The 1963 bombing of the 16th Street Baptist Church in Birmingham, Alabama, occurred during the civil rights movement — a time of vehement anti-black violence in response to the uplifting of black communities. And a string of church fires and bombings rocked black communities in the South as recently as the 1990s. These latter attacks, understood by many as the violent responses of white racists to social transformation, led the National Trust for Historic Preservation in Washington D.C. to add churches to its annual list of the "most endangered" historic places in the U.S. in 1996. 

Across the diaspora, black spiritual and religious spaces — whether a clearing in the woods or a stone and mortar church — have nurtured rebellion, and that's why they continue to be under siege.

"Amid the undeniable progress, the state's most passionate political debates continue to revolve around race," Michael A. Fletcher wrote in a 1996 Washington Post article in response to the previous 18-month's spate of burnings. Eerily echoing recent conversations, Fletcher also mentions a "divisive battle supported by the state's conservative governor to keep the Confederate battle flag flying atop the State House." 

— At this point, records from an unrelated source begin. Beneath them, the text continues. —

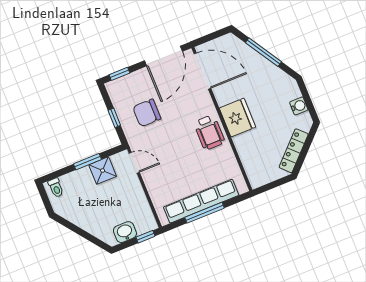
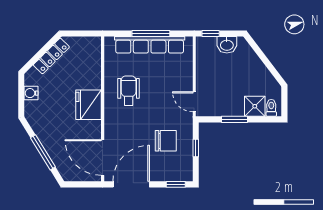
wheelchair: (209, 132) -> (129, 91), moved
shower: (103, 171) -> (255, 106), moved

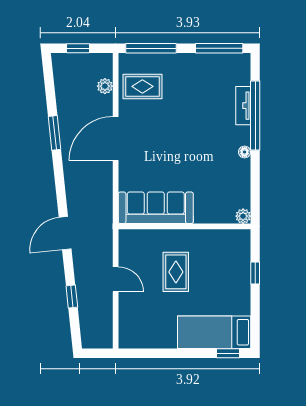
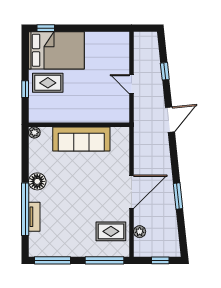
floor lamp: (245, 152) -> (37, 181), width x1.89, depth x1.89
sofa: (156, 208) -> (81, 139), moved
rug: (176, 272) -> (48, 83), moved, turned 90
bed: (214, 332) -> (56, 50), width x1.50

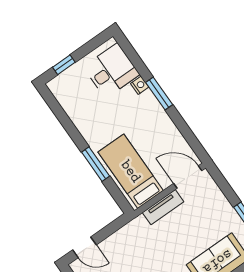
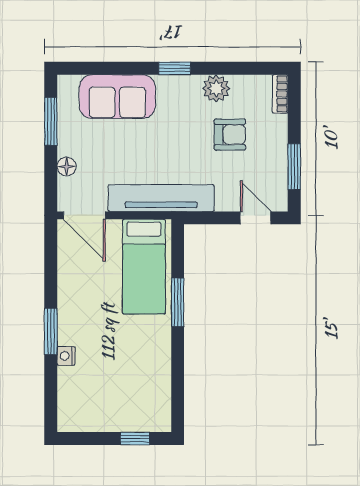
desk: (111, 71) -> (86, 394), removed
floor lamp: (219, 199) -> (67, 167), added
tv unit: (163, 207) -> (161, 198), width x1.92, depth x1.29

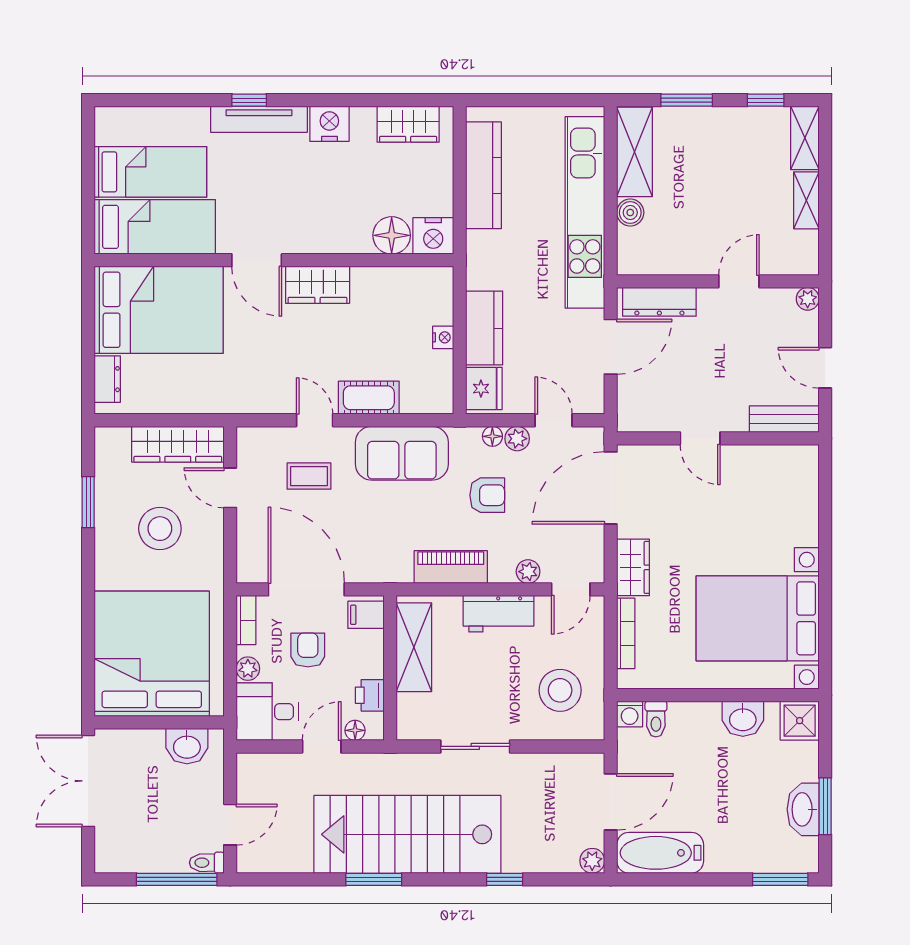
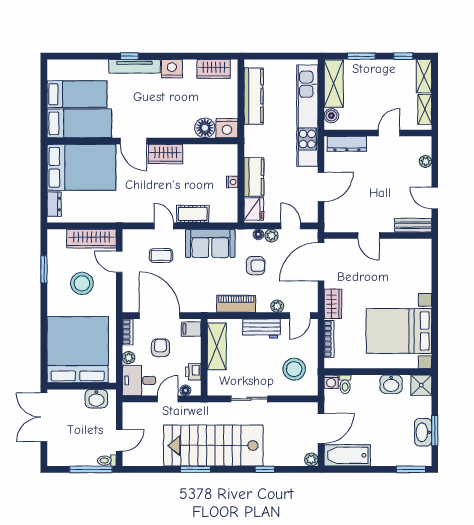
wall: (718, 281) -> (378, 133), moved
door: (739, 281) -> (389, 133), moved
dresser: (659, 302) -> (347, 144), moved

We must make sure history does not repeat itself. In this modern moment characterized by black resistance, we must condemn acts of anti-black racism. As Mic's Tom McKay recently wrote of the fires, "Unconscionable mischief or deliberately racist attack, the message is much the same. An attack on a black church is surely more terrible than a burnt-down CVS, and the string of possible arsons suggests that the kind of racial resentment that motivated the Charleston shooting still has deep and gnarled roots across the country."